Ela gerildiğini hissediyordu. Sinan onu arabayla iş yerine kadar bırakmakta kararlıydı. Ve o sapığı görmekte. Şimdi, gazete binasına çok yaklaşmışlardı ve Ela'nın heyecanı da, gerginliği de artıyordu. Sinan'la sapığın kavga etmesini ve bir olay çıkmasını istemiyordu.
-Sinan istersen gelme. Vazgeçmek için hala geç değil, dedi.
-Saçmalama. Gelip o sapığı görmeden içim rahat etmez benim. Derdi neymiş öğrenmem lazım. Hem geldik olduk, ne vazgeçmesi, dedi Sinan.
-Olay çıkmasını istemiyorum. Senin kavga etmeni istemiyorum.
-Kavga etmeyeceğim.
-Dün söz veremem diyordun.
-Hala söz veremem diyorum. Ama senin için kavga etmemeye çalışacağım. O fazla ileriye gitmediği müddetçe.
-Tamam, dedi Ela. Biraz rahatlamıştı. Sapığın fazla ileriye gitmeyeceğinden emindi. Çünkü Ela ona bağırıp çağırdığı halde, o hep alttan almış, sesini hiç yükseltmemişti. Yine de buna güvenemezdi. Sonunda gazete binasının önüne vardılar. Ela arabadan inip tedirgince etrafına bakındı. Hemen ardından Sinan da indi. Hızla her yere baktı. Şüpheli birini arıyordu gözleri. Göremeyince Ela'ya döndü.
-Nerede, diye sordu.
-Burada yok, dedi Ela. Çok rahatlamıştı. Ama şaşırmıştı da. Sapık neredeydi cidden? Ela onu hayal ediyor olamazdı çünkü Nilay da görmüştü. Hatta Nilay göstermişti onu ona ilk.
-Bekleyelim o zaman. Her gün geliyorsa, bugün de mutlaka gelir.
-Her gün gelmiyor. Ya da en azından ben görmüyorum.
-Umarım beni görür. Senin bir eşin olduğunu bilirse belki kendinden utanır da, bu yaptığından vazgeçer, dedi Sinan. Ama Ela vazgeçeceğini sanmıyordu. Bunu düşünmek bile keyiflendirdi. Neden hoşuna gitmişti bu? Birisi tarafından sürekli izlenmek, beğenilmek güzeldi sanırım.

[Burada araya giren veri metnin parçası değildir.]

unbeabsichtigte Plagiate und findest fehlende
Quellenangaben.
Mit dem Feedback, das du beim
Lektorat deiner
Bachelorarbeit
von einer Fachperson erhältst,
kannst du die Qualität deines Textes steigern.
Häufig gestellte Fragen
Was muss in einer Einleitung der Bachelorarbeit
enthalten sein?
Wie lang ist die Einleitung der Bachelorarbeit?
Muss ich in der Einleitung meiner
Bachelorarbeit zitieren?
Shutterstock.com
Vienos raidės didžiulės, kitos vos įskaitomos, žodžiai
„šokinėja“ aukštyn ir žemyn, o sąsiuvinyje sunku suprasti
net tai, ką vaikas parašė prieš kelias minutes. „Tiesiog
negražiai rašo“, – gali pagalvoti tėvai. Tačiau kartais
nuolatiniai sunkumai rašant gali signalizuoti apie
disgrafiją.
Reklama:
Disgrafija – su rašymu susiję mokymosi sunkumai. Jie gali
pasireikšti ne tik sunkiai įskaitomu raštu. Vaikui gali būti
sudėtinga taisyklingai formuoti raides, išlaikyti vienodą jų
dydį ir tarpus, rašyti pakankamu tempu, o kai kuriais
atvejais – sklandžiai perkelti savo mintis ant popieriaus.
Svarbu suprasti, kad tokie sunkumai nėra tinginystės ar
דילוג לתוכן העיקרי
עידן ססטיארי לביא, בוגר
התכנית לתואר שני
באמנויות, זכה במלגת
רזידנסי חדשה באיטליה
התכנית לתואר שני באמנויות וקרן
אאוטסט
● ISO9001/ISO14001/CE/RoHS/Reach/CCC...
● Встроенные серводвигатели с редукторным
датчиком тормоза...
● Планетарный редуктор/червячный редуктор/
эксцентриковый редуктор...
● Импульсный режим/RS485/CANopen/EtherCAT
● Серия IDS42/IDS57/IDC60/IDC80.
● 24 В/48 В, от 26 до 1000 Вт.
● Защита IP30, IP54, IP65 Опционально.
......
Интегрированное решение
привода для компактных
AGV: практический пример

Egosu tavan yapıyordu bu yüzden.
Yaklaşık on dakika beklediler. Ama sapık ortalıkta yoktu. Ela Sinan'ın sabırsızlanmaya başladığının farkındaydı. Bu iyiydi. Biran önce sıkılıp gitse iyi olacaktı. Çünkü gerçekten gerilim çıksın istemiyordu. Kavga olsun istemiyordu. Saatine baktı. Hem işine geç kalmıyor muydu bu?
-Canım yok işte. Sen işine geç kalmıyor musun hem?
-Off, kalıyorum. Tamam madem ben gideyim. Ya gelmedi bugün, ya da iyi gizlendi şerefsiz, dedi Sinan sinirli bir sesle. Ela onun ağzından hiç küfür duymazdı. Şimdi şaşırmıştı ama çaktırmadı.
-Seni de boşuna yordum aşkım yaa, kusura bakma.
-Saçmalama. Kocanım, boşuna olur mu? Ama ben bu işin peşini bırakmam. Kimmiş bu sapık, niyeti neymiş, öğrenmeden bana rahat uyku yok.
-Sinan yaa, abartma diyorum sana. Zararı yok.
-Ya nereden biliyorsun Ela? Delirtme sen de beni. Adı üstünde sapık! Sağı solu belli mi olur?
-Sen niye bu kadar gerildin? Neden bu sapığın üstüne bu kadar düştün?
-Ne yapsak suç. Karımızı sapıklardan kollamaya çalışıyoruz, bir idam etmediği kaldı bizi!
-Tamam sustum Sinan.
-Ya bir de tirp yapma Ela. Senin için buradayım.
-Olmasaydın burada. İstemedim ki. Sadece bir sapık var dedim. Öyle bir muhabbet olsun diye. Sıradan bir sapık ya! Ne kadar abarttın.